By YUKIKO SAKAMOTO/ Staff Writer
June 6, 2022 at 18:29 JST
Kazuyoshi Takahara, representative of Tokyo Electric Power Co.’s Fukushima Rehabilitation Headquarters, center, apologizes to plaintiffs for the 2011 nuclear disaster at its office in Futaba, Fukushima Prefecture, on June 5. (Yukiko Sakamoto)
FUTABA, Fukushima Prefecture--Tokyo Electric Power Co. apologized to a group of plaintiffs who won a damages suit against the utility for the first time under the name of its president.
“We sincerely apologize to you for upending your lives and causing irreparable mental and physical damage with the nuclear disaster,” TEPCO President Tomoaki Kobayakawa said in the statement.
The apology was read by Kazuyoshi Takahara, representative of the utility’s Fukushima Revitalization Headquarters in Futaba, Fukushima Prefecture, to some of the plaintiffs who visited on June 5. He bowed after reading the statement.
Kobayakawa was not among the TEPCO officials who received them.
The apology followed the Supreme Court’s decision in March that upheld the Sendai High Court's order for the utility to pay more compensation to the victims than outlined in the central government’s guidelines.
Naoko Kanai, who heads the group’s secretariat, said, “I would like to accept the apology and want to believe the words reflect the company’s determination to make efforts to restore the lives of the residents.”

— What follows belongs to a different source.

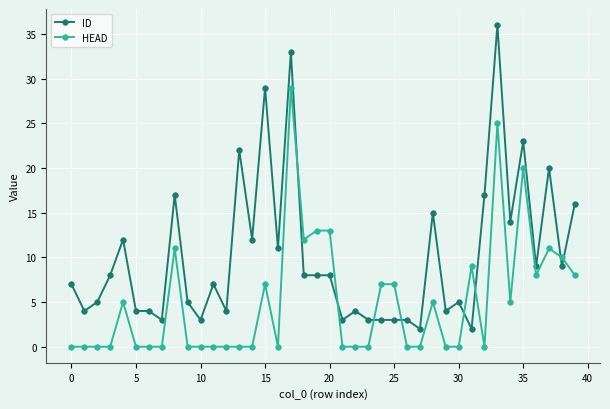

Rank the series by their maximum value, from highest to lowest.

ID, HEAD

But Tomio Kokubun, a deputy leader of the plaintiff group, blasted the absence of the TEPCO president when offering the apology.
"It shows a lack of common sense, given that the company caused an accident of such magnitude," he said.
The group of 216 plaintiffs sued the company for the “loss of their hometowns” after they were ordered to evacuate when the triple meltdown unfolded in March 2011 following the Great East Japan Earthquake and tsunami.
The lawsuit was among about 30 similar lawsuits brought against TEPCO.